I like your shaving metaphor, but how is a new user coming from a Windows XP ever going to respect what an admin account can really do w/o ever test-driving what root can really do, given that I'm sure most Windows users are running as an Administrator. I guess my point is, given all the times I've screwed myself w/ root, is that root is only dangerous in context of somebody else, while the only cost of seeing what something does in Linux is your time and your file-system. Otherwise, how can one ever appreciate how delicate and fragile a system really is w/o a loving system administrator to cradle her in his key-strokes. ;)

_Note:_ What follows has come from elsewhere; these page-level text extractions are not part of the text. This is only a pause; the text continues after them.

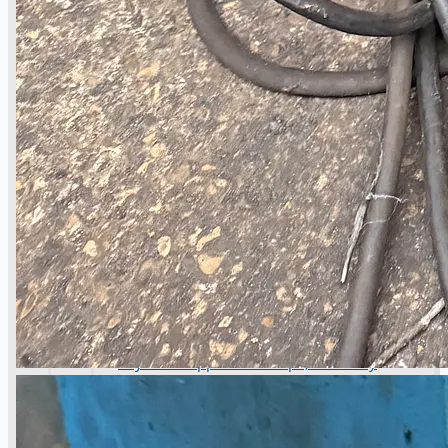
operations
ORIX Corporation USA Completes Acquisition
of Majority Stake in Hilco Global
Steel Production Lines in EAST JAPAN Works,
Japan
Flexible Section Rolling Mill by Stahl
Gerlafingen, Switzerland
“HAEUSLER” Welded Pipe Production Line,
South Korea
Vallourec Largest Seamless Pipe Production
Plants, Germany
Hanjin Philippines Shipyard, Philippines
Thyssenkrupp Steel Europe, Germany
Danieli Rebar Mill (2015) From Posco SS Vina,
Vietnam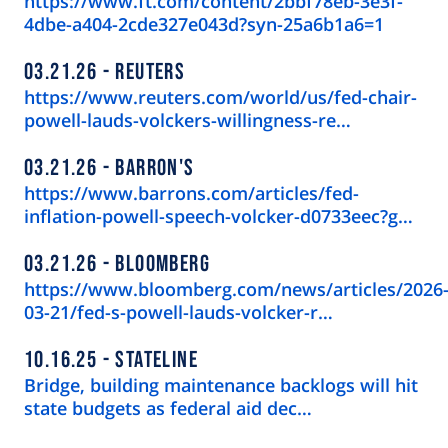
https://www.ft.com/content/2bbf78eb-3e3f-
4dbe-a404-2cde327e043d?syn-25a6b1a6=1
03.21.26
REUTERS
https://www.reuters.com/world/us/fed-chair-
powell-lauds-volckers-willingness-re…
03.21.26
BARRON'S
https://www.barrons.com/articles/fed-
inflation-powell-speech-volcker-d0733eec?g…
03.21.26
BLOOMBERG
https://www.bloomberg.com/news/articles/2026
03-21/fed-s-powell-lauds-volcker-r…
10.16.25
STATELINE
Bridge, building maintenance backlogs will hit
state budgets as federal aid dec…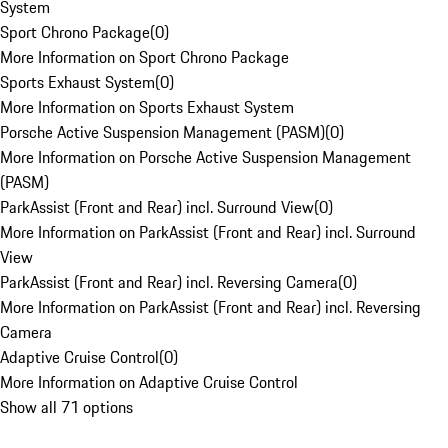
System
Sport Chrono Package
(
0
)
More Information on Sport Chrono Package
Sports Exhaust System
(
0
)
More Information on Sports Exhaust System
Porsche Active Suspension Management (PASM)
(
0
)
More Information on Porsche Active Suspension Management
(PASM)
ParkAssist (Front and Rear) incl. Surround View
(
0
)
More Information on ParkAssist (Front and Rear) incl. Surround
View
ParkAssist (Front and Rear) incl. Reversing Camera
(
0
)
More Information on ParkAssist (Front and Rear) incl. Reversing
Camera
Adaptive Cruise Control
(
0
)
More Information on Adaptive Cruise Control
Show all 71 options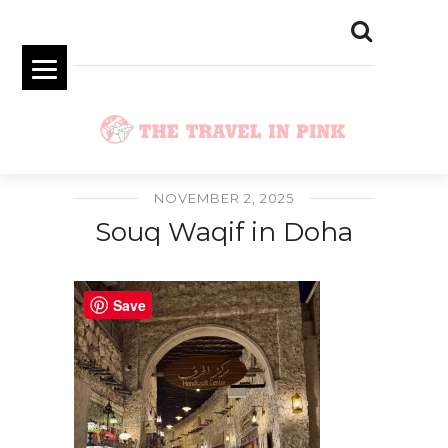
NOVEMBER 2, 2025
Souq Waqif in Doha
Save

Or, they could get hit by script kiddies that keep looking for old vulnerabilities in some daemon they ran as root.
$ cat /var/log/authlog
Sep 13 16:57:31 lucien sshd: Invalid user webmaster from 22.214.171.124
Sep 13 16:57:31 lucien sshd: input_userauth_request: invalid user webmaster
Sep 13 16:57:31 lucien sshd: Failed password for invalid user webmaster from 126.96.36.199 port 56992 ssh2
Sep 13 16:57:31 lucien sshd: Received disconnect from 188.8.131.52: 11: Bye Bye
Sep 13 16:57:34 lucien sshd: User root from 184.108.40.206 not allowed because not listed in AllowUsers
Sep 13 16:57:34 lucien sshd: input_userauth_request: invalid user root
Sep 13 16:57:34 lucien sshd: Failed password for invalid user root from 220.127.116.11 port 57162 ssh2
Sep 13 16:57:34 lucien sshd: Received disconnect from 18.104.22.168: 11: Bye Bye
Sep 13 16:57:36 lucien sshd: Invalid user ftp from 22.214.171.124
Sep 13 16:57:36 lucien sshd: input_userauth_request: invalid user ftp
Sep 13 16:57:36 lucien sshd: Failed password for invalid user ftp from 126.96.36.199 port 57344 ssh2
Sep 13 16:57:37 lucien sshd: Received disconnect from 188.8.131.52: 11: Bye Bye
Sep 13 16:57:39 lucien sshd: Invalid user sales from 184.108.40.206
Sep 13 16:57:39 lucien sshd: input_userauth_request: invalid user sales
Sep 13 16:57:39 lucien sshd: Failed password for invalid user sales from 220.127.116.11 port 57514 ssh2
Sep 13 16:57:40 lucien sshd: Received disconnect from 18.104.22.168: 11: Bye Bye
(My firewall blocks these losers after two minutes and I still have endless logs like this.)
Well, yeah, but in the afterboot(8) (http://www.openbsd.org/cgi-bin/man.cgi?query=afterboot) man page, the first two points after how to use man and find installation errata are how to deny remote root ssh logins and a note essentially saying, "Make a non-root user and add it to the group 'wheel' for sudo, see below.".
Of course, having daemons run as non-root and chrooted/jailed (hello, apache) is just as important.
(And yeah, I know this article is supposed to be a joke.)
This is irresponsible. For the same reason why one drives the speed limit, and only exceeds them when one has to, like, for example, if Rosemary is about to birth the anti-Christ in the back seat of your new Jag,so to does one not run as super user unless one has to. Both practices are dangerous.